Clearly, the BRICS countries are starting to feel responsible for the world that they have inherited, and want to take a more active global role.

It’s a good thing. The West, groaning under a massive pile of debt and a thoroughly unfashionable victor’s overhang from the Second World War, should allow them to share the stage. A BRICS bank won’t displace the Bretton Woods system in a hurry, or snatch the role of global policeman from the U.S. tomorrow.

Instead, the BRICS will use their new co-operation to learn how to act in concert at multilateral fora; to trade fairly amongst themselves and learn how to negotiate well; to share valid experiences especially in the development of agricultural economics and on issues of technology transfers; to work together on the environment. They need to think about ironing out the distortions created in the global economy from subsidies by both the North and the South; and to link investment in manufacturing to services which will lead to increased people-to-people contact. “It is so much easier to deal with the advanced countries with their established systems,” says T.S. Vishwanath, principal adviser at the Delhi law firm APJ-SLG, “so we did. Now we need to develop linkages with each other.”

Some of the new efforts of the BRICS will work; some will not. Analysts point out that the idea of a regional bank has been tried by the Gulf countries, and not worked. In a BRICS bank, the clear fear is that the Chinese Renminbi will dominate – China already conducts some bilateral trade in Renminbi. The stand-off in Doha can easily cause a stalemate within BRICS: Each of the five countries suffer from lack of transparency, shaky governance, populist politics, mutual suspicion over tariffs and other intra-BRICS trade barriers.

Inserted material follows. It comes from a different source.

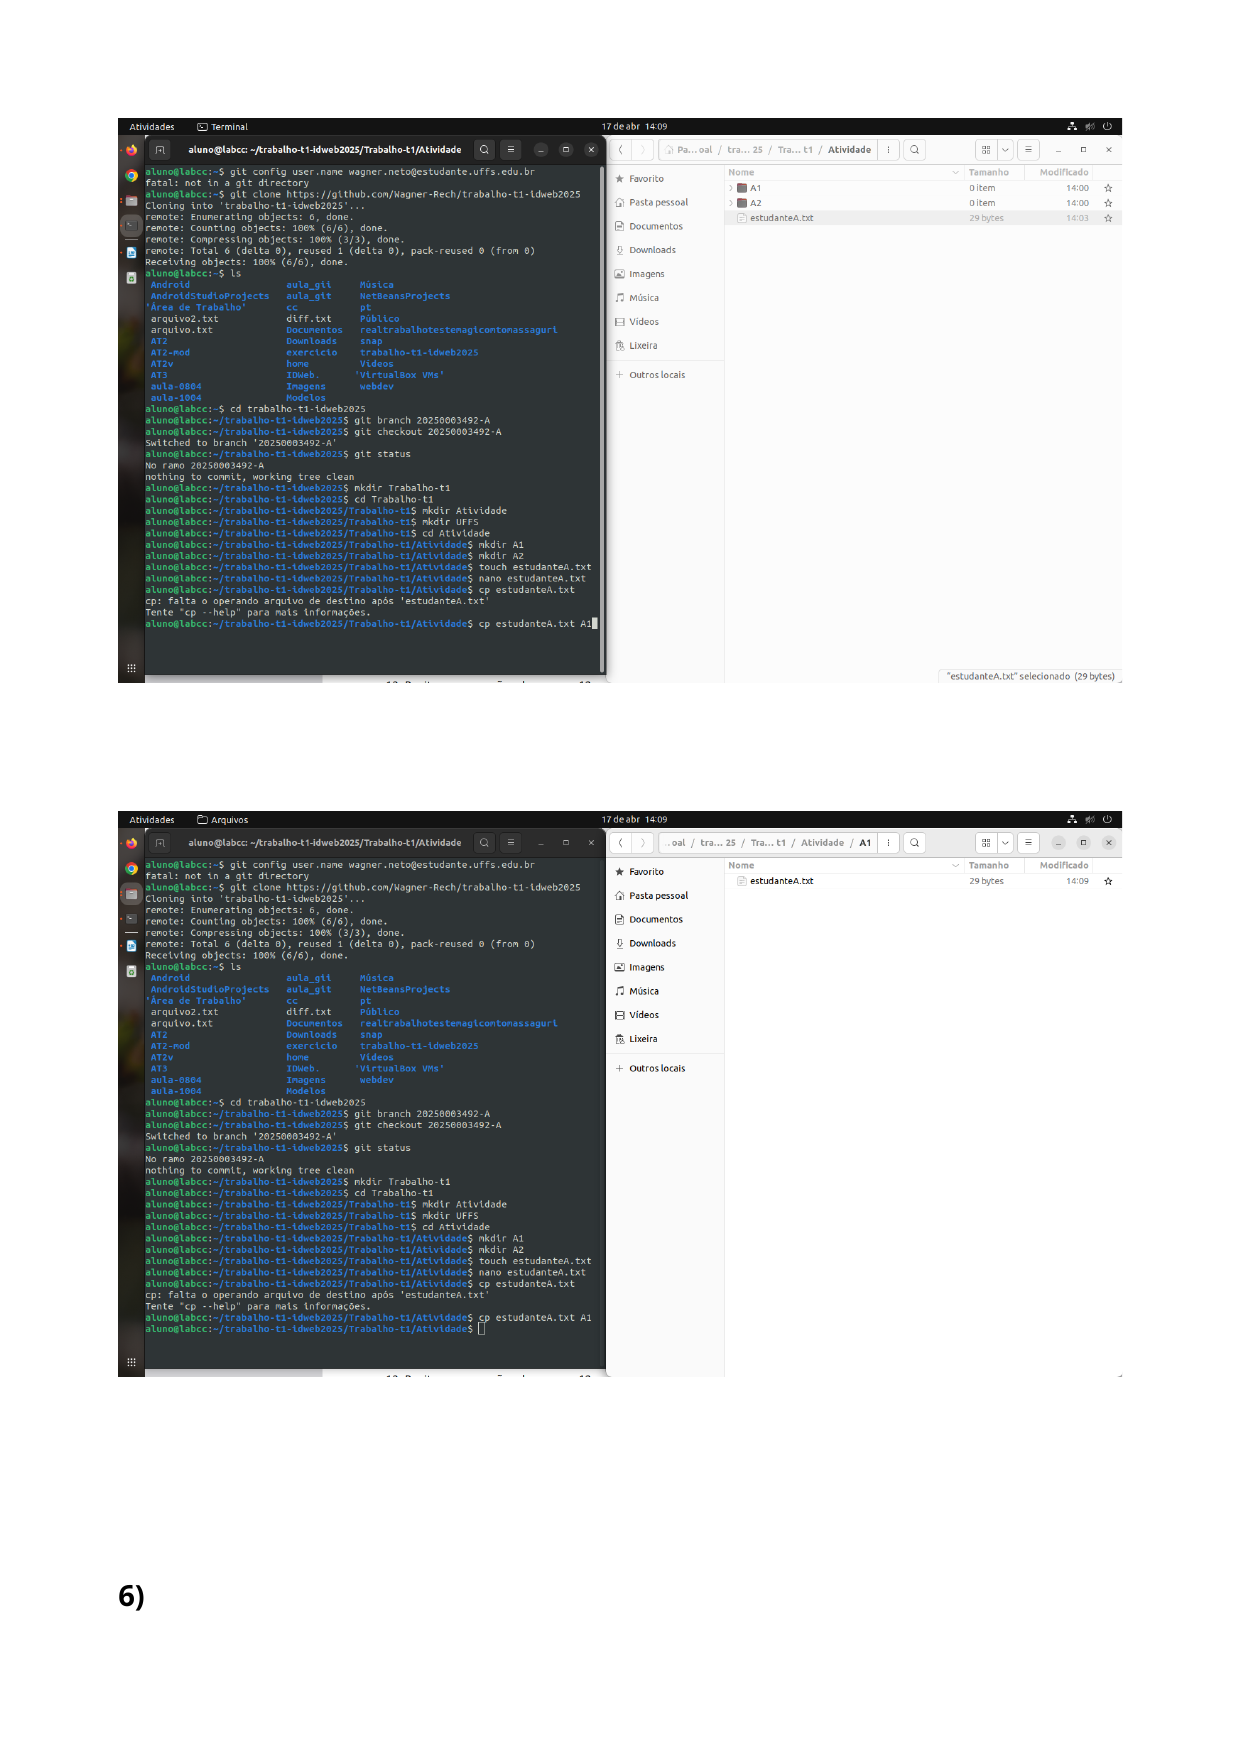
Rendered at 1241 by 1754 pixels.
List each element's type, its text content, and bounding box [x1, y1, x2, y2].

picture [118, 811, 1123, 1377]
text 6) [118, 1575, 1122, 1615]
picture [118, 118, 1123, 683]
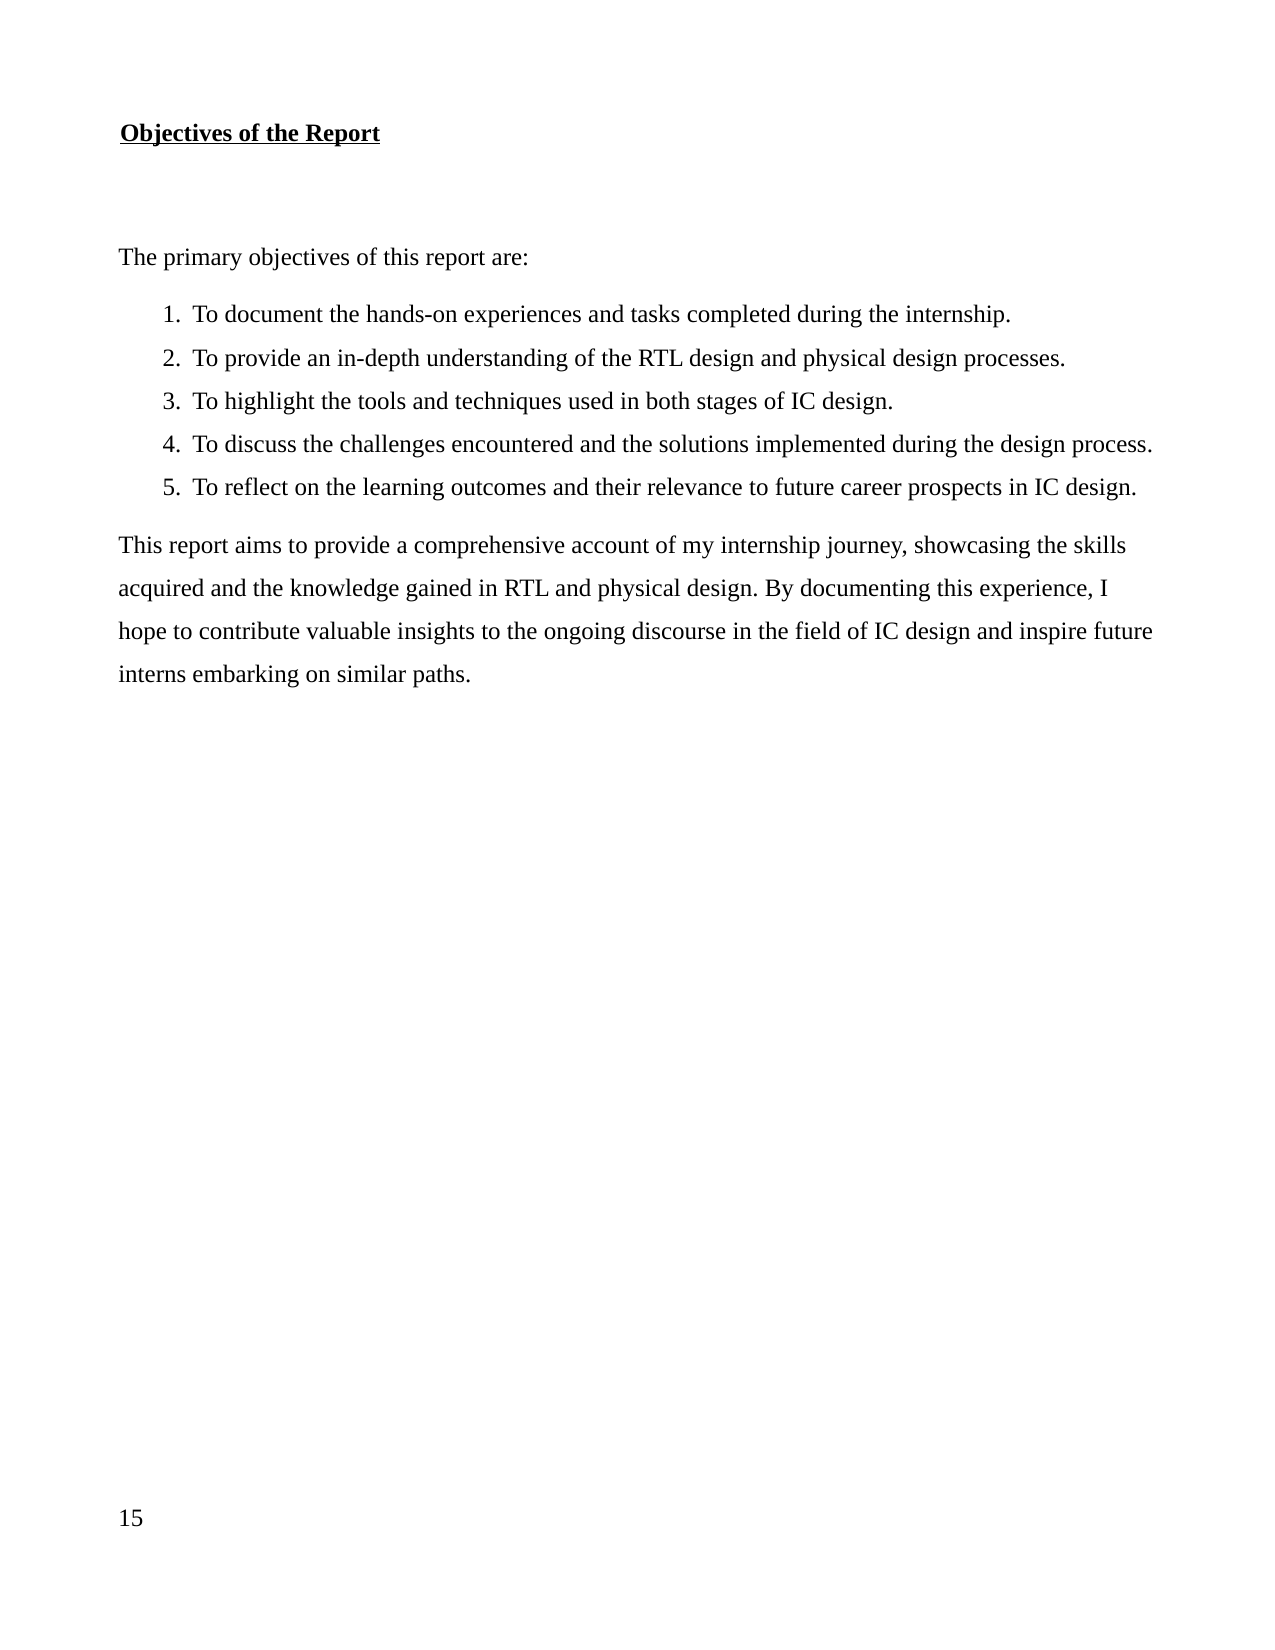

But this is the first time in history that such an effort is being made. The BRICS seem determined to make it work amicably, and with pragmatism. Russia’s foreign minister Sergey Lavrov, writing for the BRICS Research Group at the University of Toronto, says the BRICS grouping should be that space used to “accelerate the modernization” of their economies, expand public support for mutual benefit and create a “common information space for BRICS.” That means staying as an informal mechanism, and relying on regular summits and meetings between representatives on issues of security, foreign policy, finance and trade.

This is an eminently sensible suggestion, and the group has already moved in the right direction: rather than set up yet another large and inefficient bureaucracy, there is no plan to start a ‘secretariat’ for the BRICS bank; instead, it would focus on extending credit in local currencies and facilitating a multilateral letter of credit for trade, according to the Delhi Declaration.

The test of the BRICS’ strength will come soon. On March 23, U.S. President Barack Obama announced his nominee for the position of World Bank president, which will fall vacant by June 2012. There are already two candidates from the developing world – Nigerian finance minister Ngozi Okonjo-Iweala, and Colombia’s former finance minister José Antonio Ocampo. Next year, the post of Director General of the World Trade Organization, another key multilateral body, will be up for nomination. For both, the BRICS countries will have to reach a consensus and rally behind a strong common candidate. Then they will disprove the snarky remarks of prominent Western commentators like the New York Times and the U.K’s BBC, who dismiss the BRICS as an “era that has yet to arrive” and the summit as “an organization without any structure at all. Just a little bit of unity but nothing more.”

The UN took years to become an effective union, and the Euro took nearly four decades to become a reality. Given technological advancements and political endorsement, it is likely that the BRICS will coalesce sooner than expected.

Manjeet Kripalani is Executive Director of Gateway House.